Utterly astounded by these answers. What does "it's a classmate" even mean?!? There are kids in my daughter's class whose parents I've never met - of course I wouldn't leave my daughter to go over for a playdate on her own. Why would a parent do that with a 6 or 7 year old?!?

There are some parents of her classmates I have met and she wouldn't be going there either.

My daughter only goes to the house of someone I've had more than a fleeting conversation with and preferably have been to their house myself. I would want to know whether it's a safe place for my child - older siblings, access to inappropriate internet content, other adults in the home - all these things could be a concern. I'm generally a laid back parent and encourage her to be confident and outspoken but I'm not gonna send her off somewhere unknown.

OP you could simply say (in a very relaxed way) you were totally fine with it this time but DD has had some issues with classmates and you'd rather get a heads up next time - no complaints, just tba.

floss1 · 13/01/2022 21:34

I wouldn’t like it and thought the whole point was that they wanted to see the grandchild!

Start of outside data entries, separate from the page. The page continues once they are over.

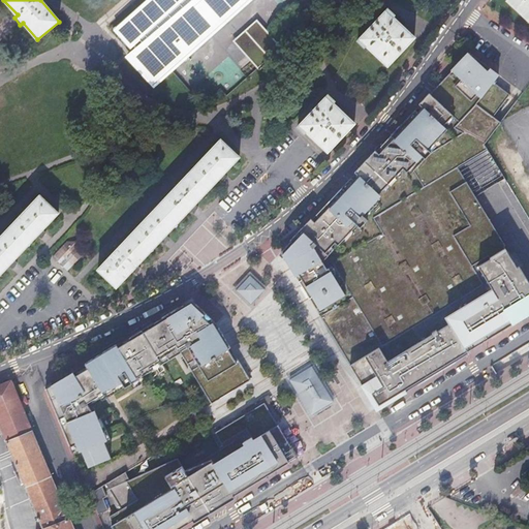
[(133,53),(127,58),(152,86),(170,69),(247,0),(146,0),(113,29),(120,36),(121,35),(122,35),(127,41),(132,48),(139,40),(143,43),(133,53)]
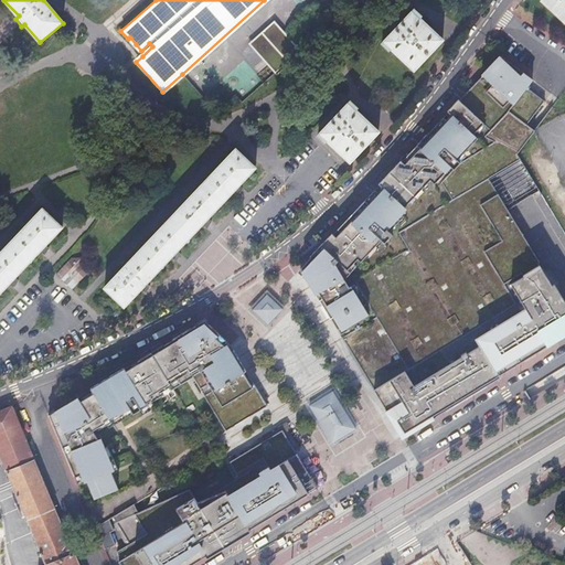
[(564,0),(539,0),(540,0),(564,24),(564,0)]
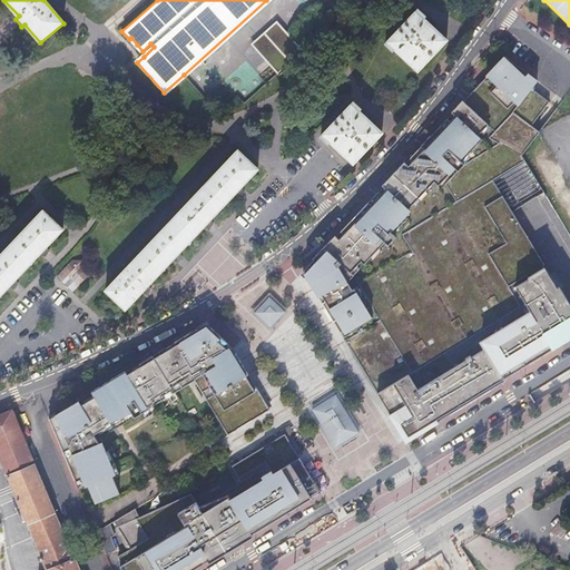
[(384,43),(391,49),(393,48),(416,71),(445,40),(433,29),(436,26),(433,23),(431,20),(430,21),(418,10),(384,43)]
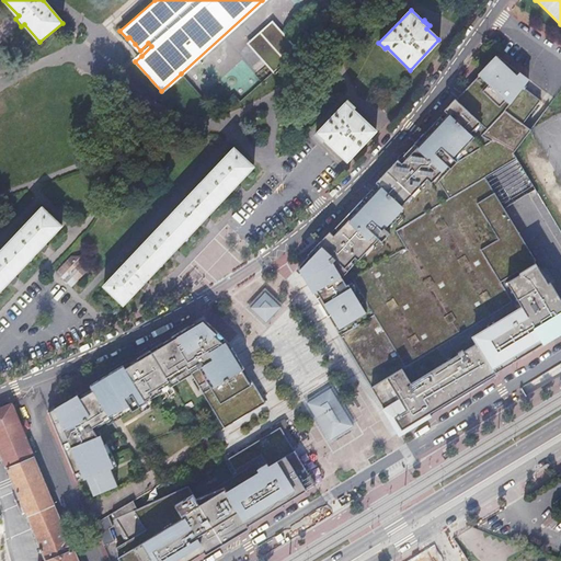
[(272,21),(247,44),(274,75),(300,52),(272,21)]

KeepYaHeadUp · 13/01/2022 21:38

@RedBeetroot12

Let’s agree to disagree then. I don’t care too much about your opinion, your entitled to think as you do, but I do think you could be allowing your child to be put in a dangerous situation with your naivety. I would be furious with the grandparents if they allowed my child to play in a strangers house without asking me. But they know that and feel the same way so I trust them because we have the same values. I guess if you differ in values then that’s where it’s a problem. Chances are the child would be alright but the consequences of things not being ok is too great
This. I had the conversation with both sets of GPs about this hypothetical today. Both were surprised I was asking and said of course they'd run it by us first unless we had explicitly had a conversation where I'd agreed they could make this decision without consulting us. So I think it's about sharing values.
JabNotInArm · 13/01/2022 21:41

Unclench a little

@sweetcheekweak

I'd politely suggest you be a little less naive.

JabNotInArm · 13/01/2022 21:43

@MorningStarling

Either you trust the grandparents to make the right decisions or you don't. If you don't, they should be having unsupervised access themselves.
But you trust the grandparents to look after your child(ren). It doesn't naturally follow that you'd be happy for the grandparents to entrust your children to anyone else. I don't understand how so many are failing to grasp this.